Aim(s)/objectives The aim of this study was to investigate the demographic characteristics, risk behaviours and STI/HIV positivity among male-to-female (MTF) and female-to-male (FTM) transgender individuals attending a sexual health clinic in Melbourne, Australia, between 2011 and 2014.
Methods A retrospective cohort analysis among 133 transgender individuals was conducted based on the first visit of the study period. Demographic characteristics, sexual behaviours, and HIV/STI positivity were examined.

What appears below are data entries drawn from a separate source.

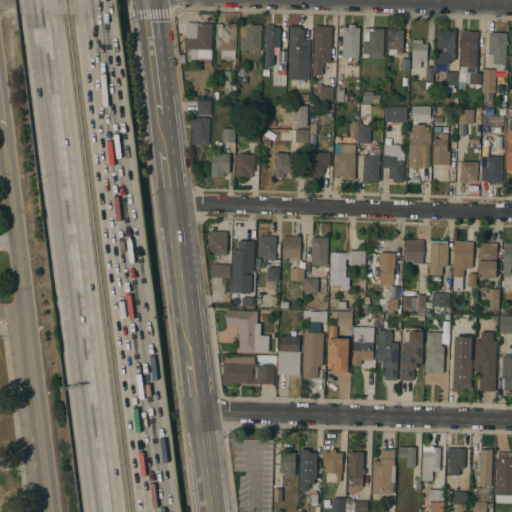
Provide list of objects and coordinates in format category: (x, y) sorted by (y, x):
road: (404, 2)
road: (3, 10)
road: (44, 11)
road: (66, 11)
road: (91, 11)
road: (150, 12)
building: (249, 37)
building: (251, 37)
building: (198, 40)
building: (225, 40)
building: (226, 40)
building: (373, 40)
building: (394, 40)
building: (199, 41)
building: (350, 41)
building: (351, 41)
building: (395, 41)
building: (372, 42)
building: (444, 46)
building: (445, 46)
building: (321, 47)
building: (273, 48)
building: (274, 48)
building: (320, 48)
building: (468, 48)
building: (497, 49)
building: (498, 49)
building: (511, 51)
building: (418, 53)
building: (418, 53)
building: (298, 54)
building: (298, 54)
road: (157, 56)
building: (468, 58)
building: (405, 64)
building: (266, 72)
building: (429, 73)
building: (489, 76)
building: (461, 77)
building: (452, 78)
building: (242, 80)
building: (487, 80)
building: (404, 81)
building: (229, 82)
building: (357, 84)
building: (428, 86)
building: (388, 87)
building: (325, 93)
building: (326, 93)
building: (340, 94)
building: (215, 95)
building: (301, 97)
building: (371, 98)
building: (313, 105)
building: (203, 106)
building: (203, 106)
building: (242, 106)
building: (328, 106)
building: (420, 112)
building: (420, 112)
building: (395, 113)
building: (394, 114)
building: (300, 115)
building: (298, 116)
building: (465, 116)
building: (438, 119)
building: (313, 120)
building: (463, 120)
building: (271, 122)
building: (478, 128)
building: (485, 128)
building: (312, 129)
building: (199, 130)
building: (200, 130)
building: (353, 130)
road: (167, 132)
building: (359, 132)
building: (364, 134)
building: (227, 135)
building: (228, 135)
building: (252, 135)
building: (301, 135)
building: (476, 140)
building: (265, 143)
building: (418, 147)
building: (419, 147)
building: (439, 150)
building: (441, 150)
building: (509, 150)
building: (508, 152)
building: (343, 161)
building: (344, 161)
building: (391, 161)
building: (394, 161)
building: (318, 163)
building: (219, 164)
building: (220, 164)
building: (284, 164)
building: (318, 164)
building: (243, 165)
building: (244, 165)
building: (282, 165)
building: (371, 165)
building: (370, 166)
building: (491, 169)
building: (492, 169)
building: (468, 171)
building: (468, 171)
road: (173, 177)
road: (344, 208)
building: (216, 242)
building: (218, 242)
building: (266, 247)
building: (267, 247)
building: (290, 247)
building: (318, 250)
building: (319, 250)
building: (413, 251)
building: (414, 251)
building: (486, 251)
building: (293, 256)
building: (438, 256)
building: (436, 258)
building: (507, 258)
building: (507, 258)
building: (487, 259)
building: (385, 261)
building: (460, 261)
building: (461, 261)
building: (342, 265)
building: (242, 266)
building: (344, 266)
road: (10, 267)
road: (77, 267)
road: (120, 267)
building: (241, 267)
building: (385, 268)
building: (486, 268)
building: (219, 270)
building: (220, 270)
building: (272, 274)
building: (295, 274)
road: (185, 275)
building: (272, 277)
building: (472, 279)
building: (310, 284)
building: (311, 284)
building: (505, 295)
building: (491, 298)
building: (439, 299)
building: (442, 299)
building: (491, 299)
building: (236, 301)
building: (413, 301)
building: (406, 302)
building: (388, 303)
building: (421, 303)
road: (25, 304)
building: (341, 304)
building: (284, 305)
building: (316, 315)
building: (372, 315)
building: (381, 317)
building: (421, 317)
building: (447, 317)
building: (344, 318)
building: (345, 318)
building: (505, 323)
building: (506, 324)
building: (380, 325)
building: (247, 330)
building: (248, 330)
building: (363, 344)
building: (361, 346)
building: (338, 351)
building: (435, 351)
building: (411, 352)
building: (433, 352)
building: (312, 353)
building: (387, 353)
building: (409, 353)
building: (287, 354)
building: (311, 354)
building: (337, 354)
building: (386, 354)
building: (289, 355)
building: (485, 360)
building: (461, 363)
building: (462, 363)
building: (486, 363)
building: (245, 370)
building: (246, 371)
building: (507, 372)
building: (506, 373)
road: (197, 379)
road: (357, 416)
building: (408, 454)
building: (407, 455)
road: (252, 458)
building: (454, 460)
building: (455, 460)
building: (429, 461)
building: (430, 461)
road: (207, 462)
building: (286, 464)
building: (288, 464)
building: (333, 465)
building: (332, 466)
building: (484, 467)
building: (485, 467)
building: (306, 468)
building: (307, 468)
building: (356, 470)
building: (354, 471)
building: (382, 472)
building: (384, 472)
building: (503, 477)
building: (503, 477)
building: (278, 494)
building: (479, 494)
building: (481, 494)
building: (458, 496)
building: (460, 497)
building: (314, 499)
building: (436, 499)
building: (433, 500)
building: (337, 504)
building: (338, 505)
building: (354, 505)
building: (359, 506)
building: (478, 506)
building: (481, 506)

Results 77 MTF, 28 FTM, and 28 unreported transgender status, attended 558 consultations with a median of two [IQR 1–5] visits. 70% percent attended for their first ever visit. Reassignment hormone use was 63% and surgery 27%. 11% had a history of injecting drug use, 74% were single/never married. In the last 12 months, 21% had sex overseas and 11% attended for counselling. Low median male sexual partners 1 [IQR 1–5] and female sexual partners 2 [1–4] were reported. MTF were more likely to be overseas born, older and work currently as a sex worker than FTM. STI positivity was 7% (n = 8) chlamydia; 5% (n = 6) gonorrhoea and 5% (n = 6) syphilis and HIV 3% (n = 1). There were no differences in positivity between MTF and FTM.
Discussion/conclusion In the Australian context STIs, HIV and sexual risk behaviours may differ to other developing and first world countries and therefore the healthcare needs may differ. Attention to differences in MTF and FTM transgender persons must be considered in health care.